0

Here I have a simple, exemplary code in MS Visual Studio:

#include<string>
#include<iostream>

using namespace std;

int main()
{
   cout << static_cast<int>('ą') << endl; // -71
   return 0;
}

The question is why this cout prints out -71 as if MS Visual Studio was using Windows 1250 if as far as I know it uses UTF-8?

Huuulk99
  • 21
  • 3
  • Does this answer your question? [Output unicode strings in Windows console app](https://stackoverflow.com/questions/2492077/output-unicode-strings-in-windows-console-app) – Christof Wollenhaupt May 30 '22 at 09:32

1 Answers1

0

Your source file is saved in Windows-1250, not UTF-8, so the byte stored between the two single quotes is 0xB9 (see Windows-1250 table). 0xB9 taken as a signed 8-bit value is -71.

Save your file in UTF-8 encoding and you'll get a different answer.
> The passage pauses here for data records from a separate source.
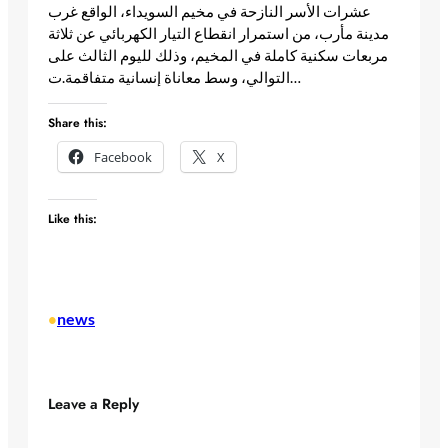
عشرات الأسر النازحة في مخيم السويداء، الواقع غرب
مدينة مأرب، من استمرار انقطاع التيار الكهربائي عن ثلاثة
مربعات سكنية كاملة في المخيم، وذلك لليوم الثالث على
التوالي، وسط معاناة إنسانية متفاقمة.​ت… ​
Share this:
Facebook
X
Like this:
news
•
Leave a Reply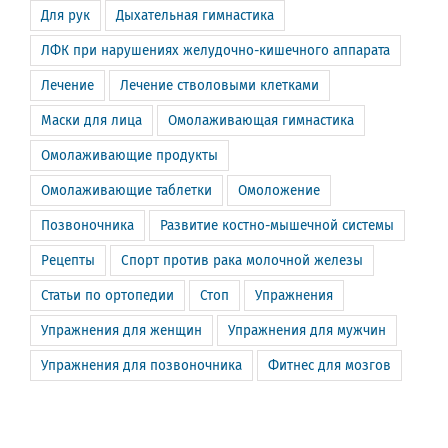
Для рук
Дыхательная гимнастика
ЛФК при нарушениях желудочно-кишечного аппарата
Лечение
Лечение стволовыми клетками
Маски для лица
Омолаживающая гимнастика
Омолаживающие продукты
Омолаживающие таблетки
Омоложение
Позвоночника
Развитие костно-мышечной системы
Рецепты
Спорт против рака молочной железы
Статьи по ортопедии
Стоп
Упражнения
Упражнения для женщин
Упражнения для мужчин
Упражнения для позвоночника
Фитнес для мозгов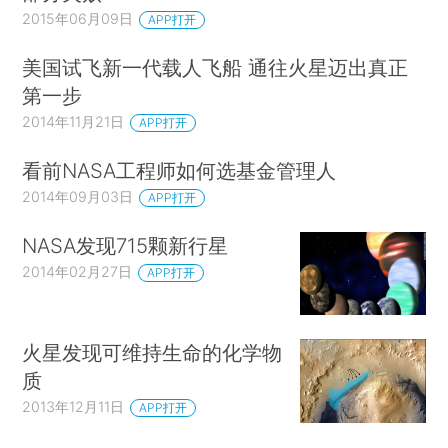
2015年06月09日
APP打开
美国试飞新一代载人飞船 通往火星迈出真正
第一步
2014年11月21日
APP打开
看前NASA工程师如何选基金管理人
2014年09月03日
APP打开
NASA发现715颗新行星
2014年02月27日
APP打开
火星发现可维持生命的化学物
质
2013年12月11日
APP打开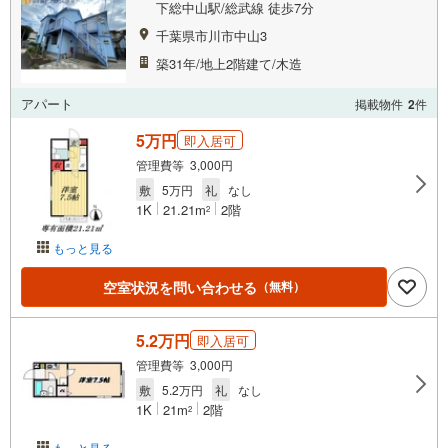
下総中山駅/総武線 徒歩7分
千葉県市川市中山3
築31年/地上2階建て/木造
アパート
掲載物件
2
件
5万円
即入居可
管理費等 3,000円
敷
5万円
礼
なし
1K
21.21m
2階
2
もっと見る
空室状況を問い合わせる
（無料）
5.2万円
即入居可
管理費等 3,000円
敷
5.2万円
礼
なし
1K
21m
2階
2
もっと見る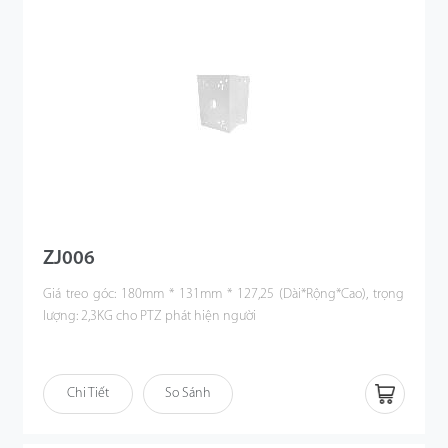
ZJ006
Giá treo góc: 180mm * 131mm * 127,25 (Dài*Rộng*Cao), trọng
lượng: 2,3KG cho PTZ phát hiện người
Chi Tiết
So Sánh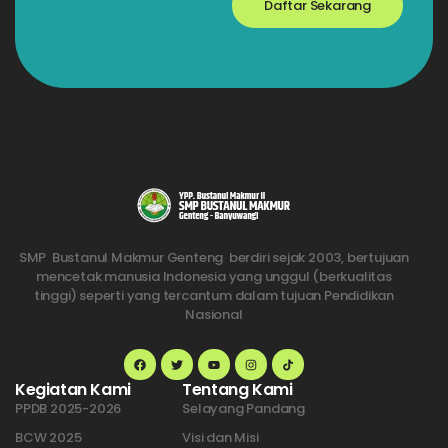
Daftar Sekarang
SMP Bustanul Makmur Genteng berdiri sejak 2003, bertujuan
mencetak manusia Indonesia yang unggul (berkualitas
tinggi) seperti yang tercantum dalam tujuan Pendidikan
Nasional
Kegiatan Kami
Tentang Kami
PPDB 2025-2026
Selayang Pandang
BCW 2025
Visi dan Misi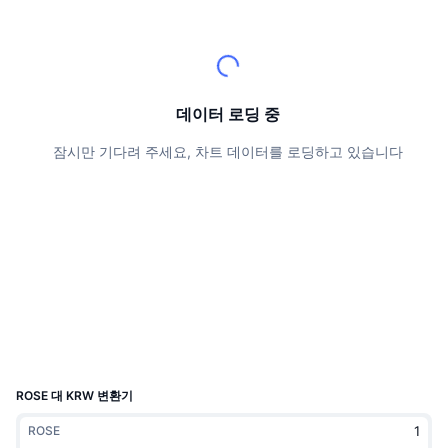
상위 트레이더들
기사들
거래소 유입/유출
DEX API
계산기
리더보드
스팟
센티멘트
엔터프라이즈
뉴스레터
지표
트렌딩
파생상품
가격
CMC Launch
데이터 로딩 중
예정
공포 및 탐욕 지수.
잠시만 기다려 주세요, 차트 데이터를 로딩하고 있습니다
리소스
CMC 랩스
최근 상장된 종목
알트코인 시즌 지수
CMC Max
상승 및 하락 종목
시장 주기 지표
문서
주요 뉴스
가장 많이 방문한 종목
비트코인 도미넌스
FAQ
텔레그램 봇
커뮤니티 정서
CoinMarketCap 20 지수
AI 통합
광고
체인 순위
CoinMarketCap 100 지수
CMC 에이전트 허브
ROSE 대 KRW 변환기
예측 시장
ETF 자금 흐름
사이트 위젯
ROSE
스킬 마켓플레이스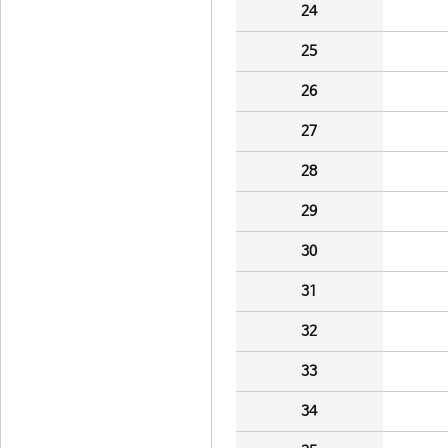
24
25
26
27
28
29
30
31
32
33
34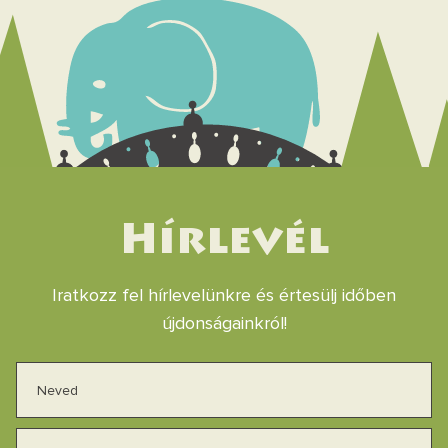
Hírlevél
Iratkozz fel hírlevelünkre és értesülj időben
újdonságainkról!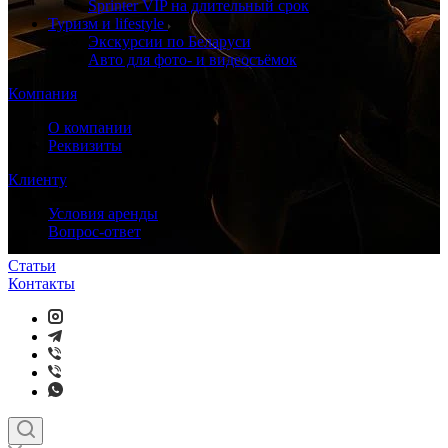
Sprinter VIP на длительный срок
Туризм и lifestyle
Экскурсии по Беларуси
Авто для фото- и видеосъёмок
Компания
О компании
Реквизиты
Клиенту
Условия аренды
Вопрос-ответ
Статьи
Контакты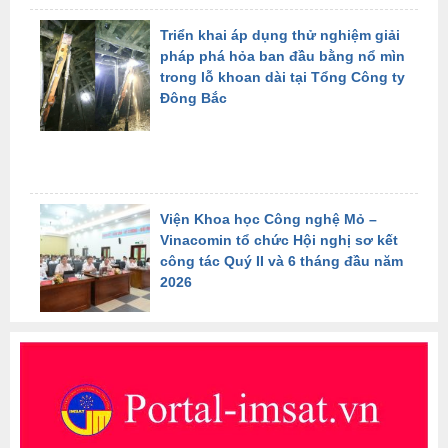
Viện Khoa học Công nghệ Mỏ –
Vinacomin tổ chức Hội nghị sơ kết
công tác Quý II và 6 tháng đầu năm
2026
Viện Khoa học Công nghệ Mỏ –
Vinacomin tích cực hưởng ứng
ngày Môi trường Thế giới
Hội đồng khoa học công nghệ Tập
đoàn Công nghiệp Than – Khoáng
sản Việt Nam nghiệm thu đề tài do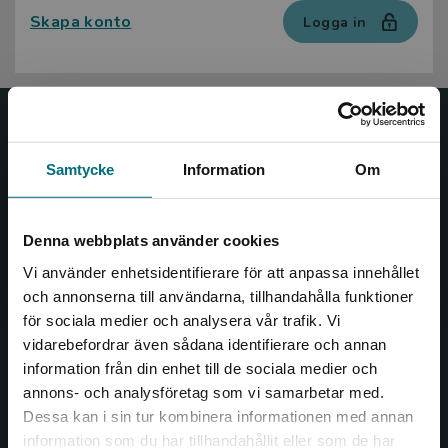
Skapa konto
Logga in
Nypon och Vilja
Samtycke
Information
Om
Nypon och Vilja förlag ger ut böcker som väcker läslust
och öppnar dörren till nya världar och möjligheter för
såväl barn som vuxna.
Denna webbplats använder cookies
Nypon och Vilja förlag är en del av Studentlitteratur.
Vi använder enhetsidentifierare för att anpassa innehållet
och annonserna till användarna, tillhandahålla funktioner
Kontakta oss
för sociala medier och analysera vår trafik. Vi
Begränsad fraktregion
vidarebefordrar även sådana identifierare och annan
Kontakta oss
information från din enhet till de sociala medier och
046-31 20 00
annons- och analysföretag som vi samarbetar med.
Dessa kan i sin tur kombinera informationen med annan
Box 141
information som du har tillhandahållit eller som de har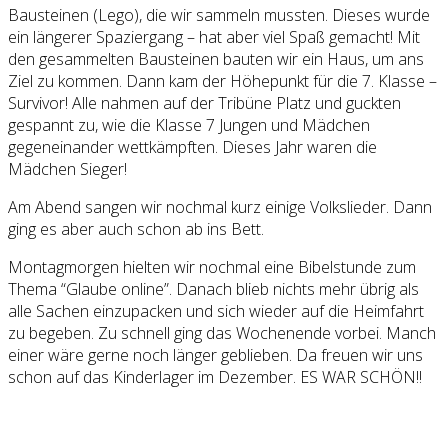
Bausteinen (Lego), die wir sammeln mussten. Dieses wurde
ein längerer Spaziergang – hat aber viel Spaß gemacht! Mit
den gesammelten Bausteinen bauten wir ein Haus, um ans
Ziel zu kommen. Dann kam der Höhepunkt für die 7. Klasse –
Survivor! Alle nahmen auf der Tribüne Platz und guckten
gespannt zu, wie die Klasse 7 Jungen und Mädchen
gegeneinander wettkämpften. Dieses Jahr waren die
Mädchen Sieger!
Am Abend sangen wir nochmal kurz einige Volkslieder. Dann
ging es aber auch schon ab ins Bett.
Montagmorgen hielten wir nochmal eine Bibelstunde zum
Thema “Glaube online”. Danach blieb nichts mehr übrig als
alle Sachen einzupacken und sich wieder auf die Heimfahrt
zu begeben. Zu schnell ging das Wochenende vorbei. Manch
einer wäre gerne noch länger geblieben. Da freuen wir uns
schon auf das Kinderlager im Dezember. ES WAR SCHÖN!!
I get 50309 which is 0xc485. since UTF-8 is a multibyte encoding, it would be better to use modern C++ to output the bytes of an explicit UTF-8 string, use UTF-8 source encoding, and tell the compiler explicitly that the source encoding it UTF-8:

test.c - saved in UTF-8 encoding and compiled with /utf-8 switch in MSVS:

#include<string>
#include<iostream>
#include <cstdint>

using namespace std;

int main()
{
    string s {u8"ą马"};
    for(auto c : s)
        cout << hex << static_cast<int>(static_cast<uint8_t>(c)) << endl;
    return 0;
}

Output:

c4
85
e9
a9
ac

Note C4 85 is the correct UTF-8 bytes for ą and E9 A9 AC are correct for Chinese 马 (horse).

Mark Tolonen
  • 166,664
  • 26
  • 169
  • 251